Fast forward two years, with a very different scenario. Another friend, very independent and somewhat estranged to her biological family, but not to her church family. When my best friend shared about she’d been caring for our mutual friend to fill the gaps that were left by hospice, I was blessed to be able to work remotely and spent much of those last days filling in so my bestie could get sleep, food and a shower. Together in that last few days we stayed, caring for our mutual friend in her own home, giving pain medications every two hours, ensuring our friend’s dignity, contacting relatives and friends. Several friends came to visit; they sat and talked quietly, read the Bible aloud, or sang hymns. When it was apparent that Jesus was beckoning her homeward. the few of us there just sat around her bed, holding her hands, reassuring her it was OK to let go of this life and step into the arms of her Savior. A privilege, to be allowed to serve someone in their most raw and vulnerable moments on this earth.
And now it is my turn. My close friend. The one who encouraged my relationship with my husband of 21 years. The one whose grandson played with my son for hours while we two talked and played cards. The one who screamed excitedly in the foyer with me moments after I became Mrs. James Shown. The one who labored with me to choose just which shade of Miss Clairol was appropriate for my hair. So many memories of dinners, shopping, laughter, tears, support, love. Precious to me. Even more so to God, I know.
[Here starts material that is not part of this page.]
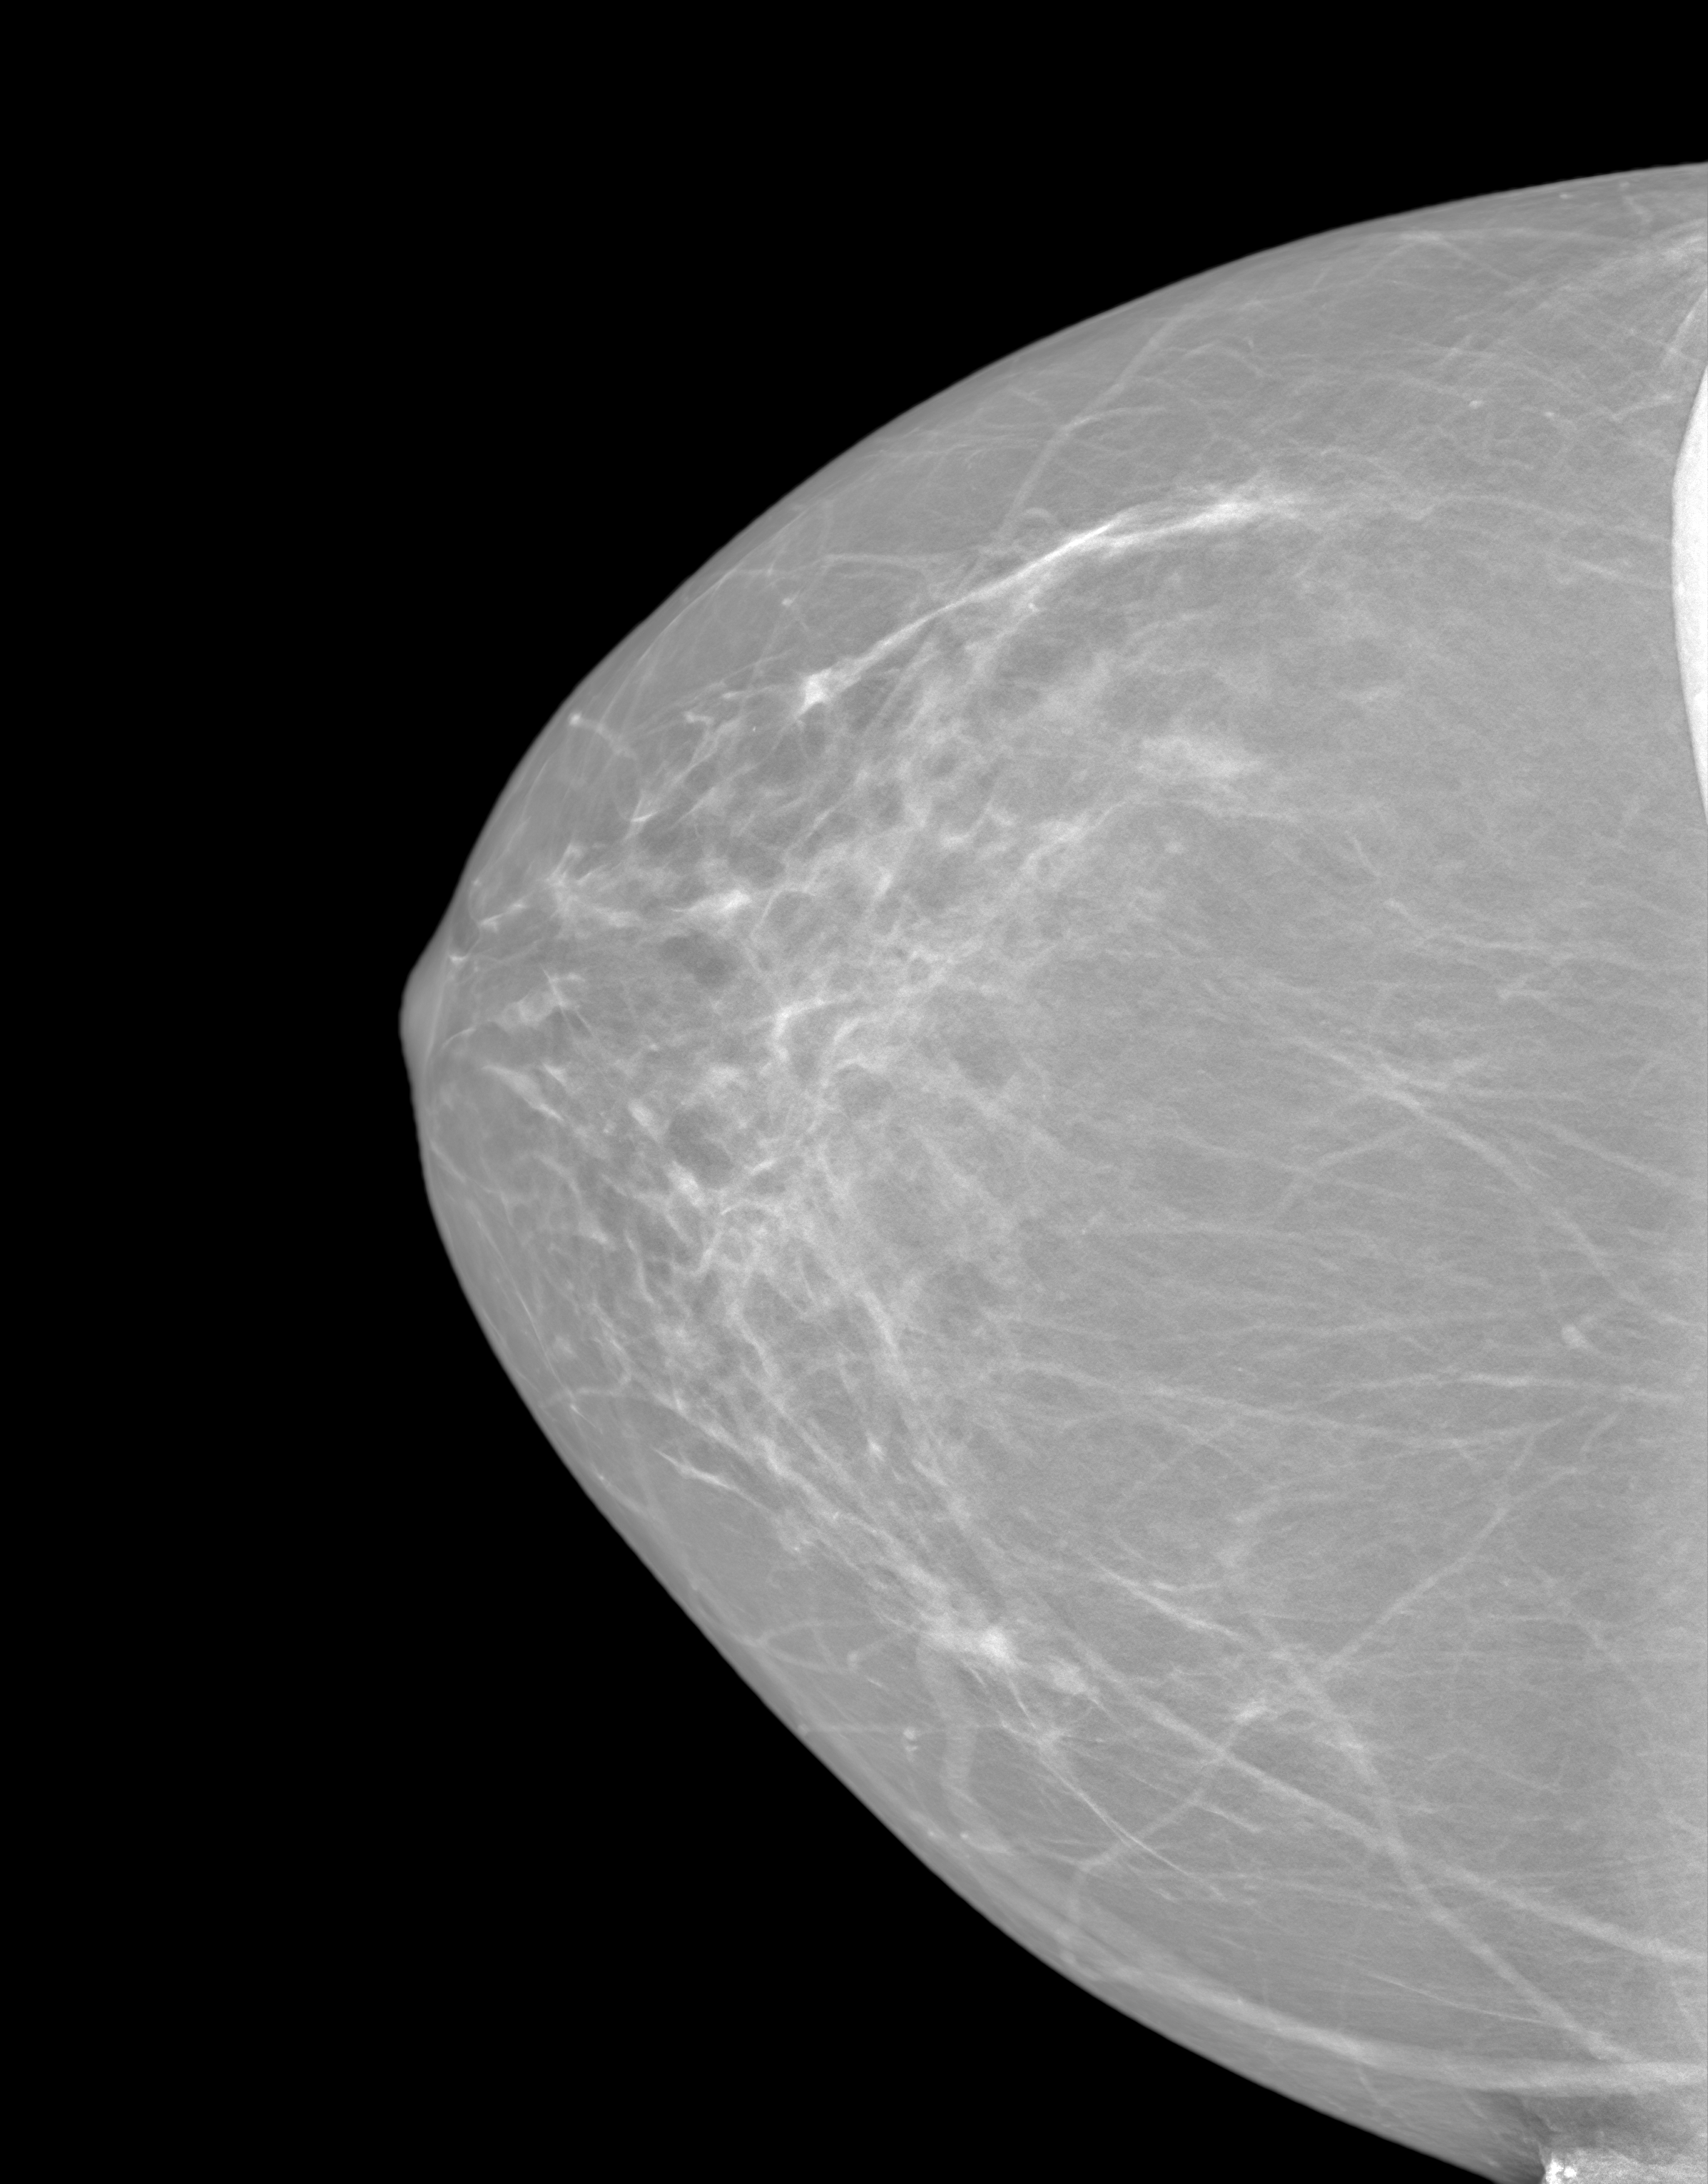
Screening examination. Patient: female, 59 years.
Image type: synthesized 2-D view from tomosynthesis. Breast: right. Projection: cranio-caudal projection.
I know my heart with be wrung with grief all of the 5 hours of the drive north. I know that when I arrive, I will talk, and laugh, and hold her hand. I will remind her of that funny things we’ve done, no matter if she’s confused from all the medications or if she is peacefully resting. I will kiss her cheek and touch her hair-the hair she was never happy with. I will want to linger, but other responsibilities will drag me away, back to my schools, back to my family. I’ll leave a huge piece of my heart there. And I will cry all the way home, I’m sure. But I will be grateful to say goodbye. Grateful that her biological family and her church family is at her side to care for her. Centered in the peace that knows she’s just a few breaths from Heaven. And that Jesus is there with her, and will hold her hand across the divide when mine can’t be there. Especially that we share the eternal hope, and that we will see each other again, in a place far better than this.
Fly to Jesus, my friend. I love you so.